Revista de la Construcción, 2019
Considering the construction industry holds ten percent on average in the gross national product over the world, the importance of efficient use of resources emerges. To alleviate the possibility of the risk factors and various uncertainties' negative impact on the project, the usage of the scheduling tools should be supported for planning as well as risk management. In today's construction perspective, the quality is not a primary objective; construction projects have to be completed within the cost and duration limits.

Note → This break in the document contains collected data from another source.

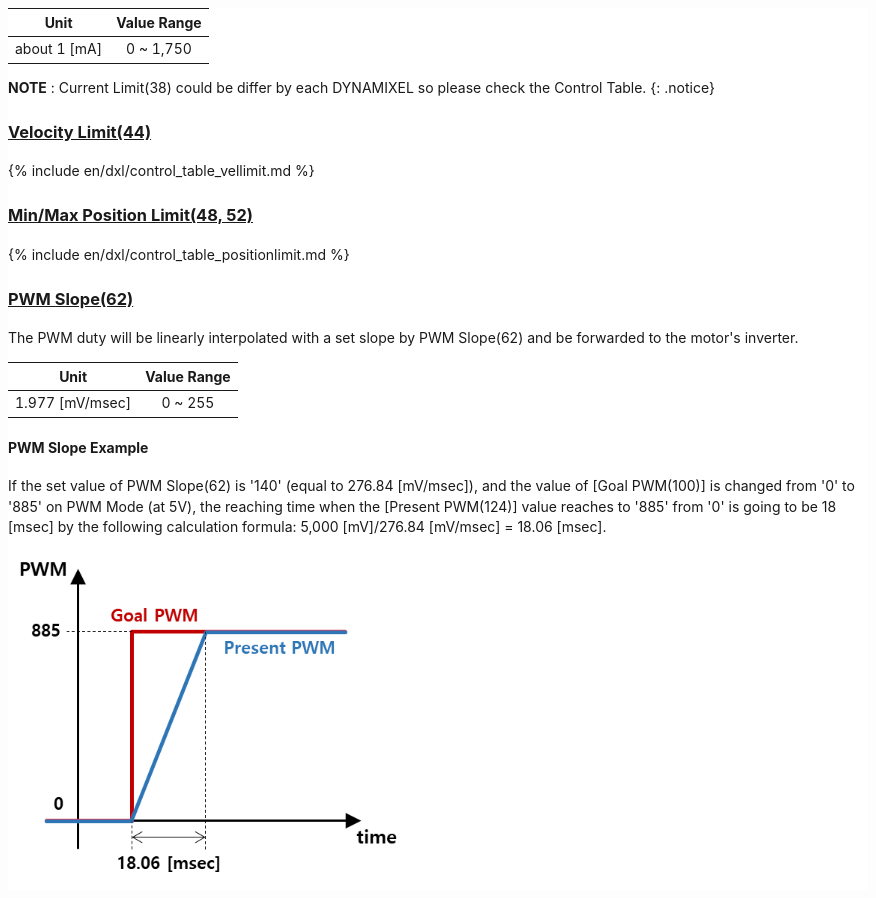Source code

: |     Unit      | Value Range |
|:-------------:|:-----------:|
| about  1 [mA] |  0 ~ 1,750  |

**NOTE** : Current Limit(38) could be differ by each DYNAMIXEL so please check the Control Table.
{: .notice}

### <a name="velocity-limit"></a>**[Velocity Limit(44)](#velocity-limit44)**
{% include en/dxl/control_table_vellimit.md %}

### <a name="max-position-limit"></a><a name="min-position-limit"></a>**[Min/Max Position Limit(48, 52)](#minmax-position-limit48-52)**
{% include en/dxl/control_table_positionlimit.md %}

### <a name="pwm-slope"></a>**[PWM Slope(62)](#pwm-slope62)**



The PWM duty will be linearly interpolated with a set slope by PWM Slope(62) and be forwarded to the motor's inverter.

|      Unit       | Value Range |
|:---------------:|:-----------:|
| 1.977 [mV/msec] |   0 ~ 255   |

#### PWM Slope Example

If the set value of PWM Slope(62) is '140' (equal to 276.84 [mV/msec]), and the value of [Goal PWM(100)] is changed from '0' to '885' on PWM Mode (at 5V), the reaching time when the [Present PWM(124)] value reaches to '885' from '0' is going to be 18 [msec] by the following calculation formula: 5,000 [mV]/276.84 [mV/msec] = 18.06 [msec].

![](/assets/images/dxl/x/xl330_temp/xl330_pwm_slope_example.png)


[XL330.pdf]: https://www.robotis.com/service/download.php?no=1986
[XL330.dwg]: https://www.robotis.com/service/download.php?no=1985
[XL330.stp]: https://www.robotis.com/service/download.php?no=1987
[Compatibility Guide]: http://en.robotis.com/service/compatibility_table.php?cate=dx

During the construction progress, the inserting of extra activities affects to construction delays. Project success; from the planning stage to the completion of the building, it is possible to plan the resources, use them efficiently, and realize the determined time and cost objectives. In this study, a model is developed by using a fuzzy logic approach and genetic algorithm in order to provide time-cost optimization in construction projects under uncertainties. Firstly, fuzzy sets are used to take into account the effects of time and cost uncertainties on construction works. Fuzzy sets are used to model uncertainties, and the genetic algorithm is used to acquire minimum Project cost and duration. Thus, by establishing a fuzzy time-cost optimization model, optimum time-cost results are obtained according to different risk levels determined by the decision-makers. At the final stage, Pareto fronts from different risk levels that contain both minimum costs and durations are obtained and plotted.